BY LIZZIE GROBBEL
Published December 1, 2011
University President Mary Sue Coleman recently announced that the University would reduce greenhouse gas emissions by 25 percent by 2025. While this might sound impressive, the fact remains that 674 universities have signed the American College and University Presidents’ Climate Commitment which requires carbon neutrality — a 100-percent reduction in emissions. I find it hard to believe Coleman’s statement that “sustainability defines the University of Michigan” when 674 other universities in the United States have committed to reducing their carbon footprint by four times the percentage we pledged.
As the European Union has committed to an 80 to 95 percent emissions reduction by 2050, our promise of a 25-percent reduction pales in comparison. It seems other institutions have accepted what ours has not; the current level of carbon dioxide in the atmosphere is projected to double over the next 50 years, and carbon emissions need to be cut by 8 billion metric tons per year to maintain our current output levels. If this does not occur, scientists predict global warming, increased extreme weather, ecological disruption and threats to human health.
If the University is truly to be defined by sustainability, we need to develop a comprehensive carbon-neutral action plan. Only then will we exemplify the “Leaders and Best” and make a significant contribution in the fight against climate change. Many of the required steps in reducing carbon footprint have economic payback. For example, shrinking the University’s dependence on increasingly expensive fossil fuels, reducing energy usage and downsizing overall consumption of resources should result in cost savings.
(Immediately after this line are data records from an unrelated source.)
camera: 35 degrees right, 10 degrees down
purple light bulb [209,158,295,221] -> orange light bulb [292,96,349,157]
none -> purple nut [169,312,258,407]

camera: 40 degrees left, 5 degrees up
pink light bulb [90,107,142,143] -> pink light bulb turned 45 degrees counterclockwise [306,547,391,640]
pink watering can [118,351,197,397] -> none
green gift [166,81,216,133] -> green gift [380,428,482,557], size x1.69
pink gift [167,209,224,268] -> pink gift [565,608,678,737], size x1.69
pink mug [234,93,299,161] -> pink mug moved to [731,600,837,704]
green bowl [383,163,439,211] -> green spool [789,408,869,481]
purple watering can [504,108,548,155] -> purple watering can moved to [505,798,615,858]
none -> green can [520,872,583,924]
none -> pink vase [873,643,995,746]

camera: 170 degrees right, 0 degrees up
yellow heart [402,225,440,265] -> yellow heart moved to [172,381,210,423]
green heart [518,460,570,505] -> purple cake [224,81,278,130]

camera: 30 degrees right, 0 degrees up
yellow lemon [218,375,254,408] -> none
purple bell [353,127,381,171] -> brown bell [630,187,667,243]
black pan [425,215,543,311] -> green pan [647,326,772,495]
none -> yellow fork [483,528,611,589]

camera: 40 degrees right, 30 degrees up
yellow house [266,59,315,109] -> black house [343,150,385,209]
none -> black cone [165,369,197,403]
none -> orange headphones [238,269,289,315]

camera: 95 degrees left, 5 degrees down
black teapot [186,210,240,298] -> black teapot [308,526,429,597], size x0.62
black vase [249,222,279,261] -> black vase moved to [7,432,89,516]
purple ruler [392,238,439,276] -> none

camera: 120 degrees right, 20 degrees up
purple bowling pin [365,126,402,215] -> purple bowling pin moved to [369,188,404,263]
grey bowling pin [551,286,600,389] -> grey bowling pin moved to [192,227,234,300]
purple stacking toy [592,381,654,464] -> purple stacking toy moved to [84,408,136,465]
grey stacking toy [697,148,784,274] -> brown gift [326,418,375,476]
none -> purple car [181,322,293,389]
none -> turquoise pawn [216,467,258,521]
While the size of the University is certainly an obstacle, it is also an invaluable resource. The students, faculty and stakeholders can be key contributors in achieving carbon neutrality. The University of Kansas, as an example, created a capstone course for graduate students to develop the school’s climate-neutrality action plan. The University of Michigan should employ its wealth of resources — engaging the entire University community — to create a realistic carbon-reduction plan to achieve neutrality within a time frame that befits our institution. In this way, we will battle climate change and truly allow ourselves to be “defined” by sustainability.